Summary:
Portuguese Government plans to limit access to early retirement.
Focus on promoting active life to ensure more contributions.
Establishment of a complementary Social Security system is underway.
Notification sent to the European Commission regarding these changes.
Current rules allow early retirement for specific groups, including those with long careers.
Government's New Measures on Early Retirement
The Portuguese Government is preparing a series of measures aimed at ensuring the sustainability of Social Security, which includes restricting access to early retirement. This was reported by Correio da Manhã (CM), citing the Ministry of Social Security's response to an audit by the Court of Accounts (TdC) released last week.

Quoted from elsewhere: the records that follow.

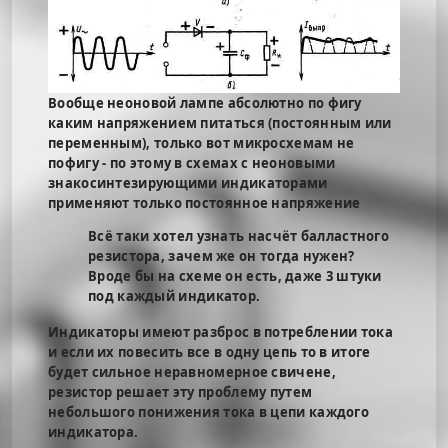
Вообще неоновой лампе абсолютно по фигу
каким напряжением питаться (постоянным или
переменным), только вот микросхемам не
пофигу - по этому в схемах с неоновыми
знакосинтезирующими индикаторами
применяют только постоянное напряжение
Всё таки хотел узнать насчёт балластного
резистора, зачем же он тогда нужен?
Вроде бы на схеме он есть, даже 3 штуки
под каждый индикатор.
Индикаторы имеют разброс в потреблении тока
и если их повесить все в одну цепь то в итоге
будет сильное неравномерное свичене,
резистор решает эту проблему путем
небольшого понижения тока в цепи каждого
индикатора.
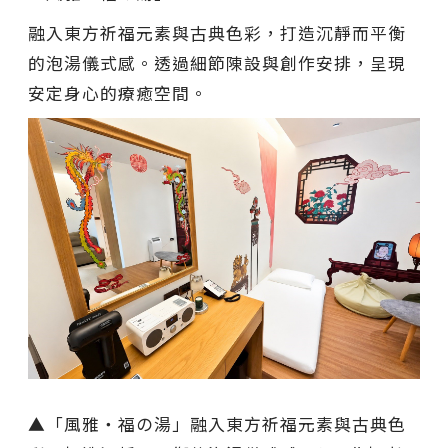
融入東方祈福元素與古典色彩，打造沉靜而平衡
的泡湯儀式感。透過細節陳設與創作安排，呈現
安定身心的療癒空間。
▲「風雅・福の湯」融入東方祈福元素與古典色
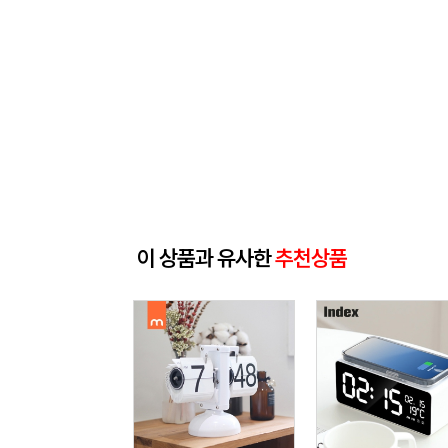
이 상품과 유사한
추천상품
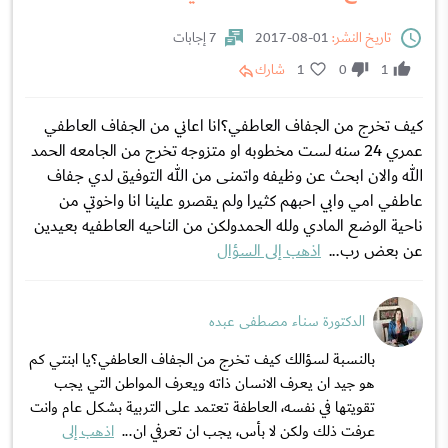
تاريخ النشر:
01-08-2017
7 إجابات
1
0
1
شارك
كيف تخرج من الجفاف العاطفي؟انا اعاني من الجفاف العاطفي
عمري 24 سنه لست مخطوبه او متزوجه تخرج من الجامعه الحمد
الله والان ابحث عن وظيفه واتمنى من الله التوفيق لدي جفاف
عاطفي امي وابي احبهم كثيرا ولم يقصرو علينا انا واخوتي من
ناحية الوضع المادي ولله الحمدولكن من الناحيه العاطفيه بعيدين
عن بعض رب...
اذهب إلى السؤال
الدكتورة سناء مصطفى عبده
بالنسبة لسؤالك كيف تخرج من الجفاف العاطفي؟يا ابنتي كم
هو جيد ان يعرف الانسان ذاته ويعرف المواطن التي يجب
تقويتها في نفسه، العاطفة تعتمد على التربية بشكل عام وانت
عرفت ذلك ولكن لا بأس، يجب ان تعرفي ان...
اذهب إلى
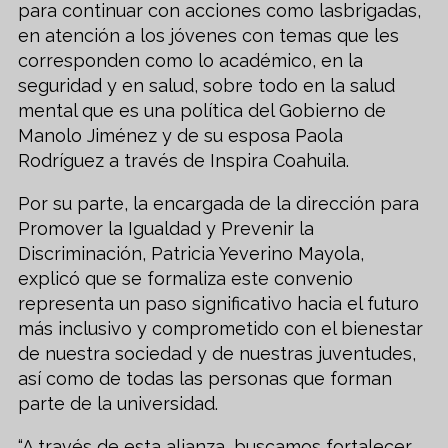
para continuar con acciones como lasbrigadas,
en atención a los jóvenes con temas que les
corresponden como lo académico, en la
seguridad y en salud, sobre todo en la salud
mental que es una política del Gobierno de
Manolo Jiménez y de su esposa Paola
Rodríguez a través de Inspira Coahuila.
Por su parte, la encargada de la dirección para
Promover la Igualdad y Prevenir la
Discriminación, Patricia Yeverino Mayola,
explicó que se formaliza este convenio
representa un paso significativo hacia el futuro
más inclusivo y comprometido con el bienestar
de nuestra sociedad y de nuestras juventudes,
así como de todas las personas que forman
parte de la universidad.
“A través de esta alianza, buscamos fortalecer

Reevaluation of Early Retirement Policies
The reevaluation of the early retirement regime is a key objective for Minister Maria do Rosário Ramalho. She emphasizes the importance of promoting active life, which would ensure a greater number of contributions to the system. This commitment is outlined in the official response to the TdC, confirming the government's intention to prioritize sustainability.
Proposed Changes and Current Regulations
In practice, these measures aim to halt access to retirement before the legal age. Furthermore, the government plans to establish and consolidate a complementary Social Security system that will play a central role in taxpayers' decision-making. They have already notified the European Commission about these measures, targeting medium-term budget sustainability in the pension system in Portugal.
Currently, workers with long contribution careers (46 years) or those in strenuous professions can retire early. Additionally, individuals aged 60 with 40 years of contributions, as well as long-term unemployed individuals laid off involuntarily from the age of 52, are also eligible for early retirement under existing laws.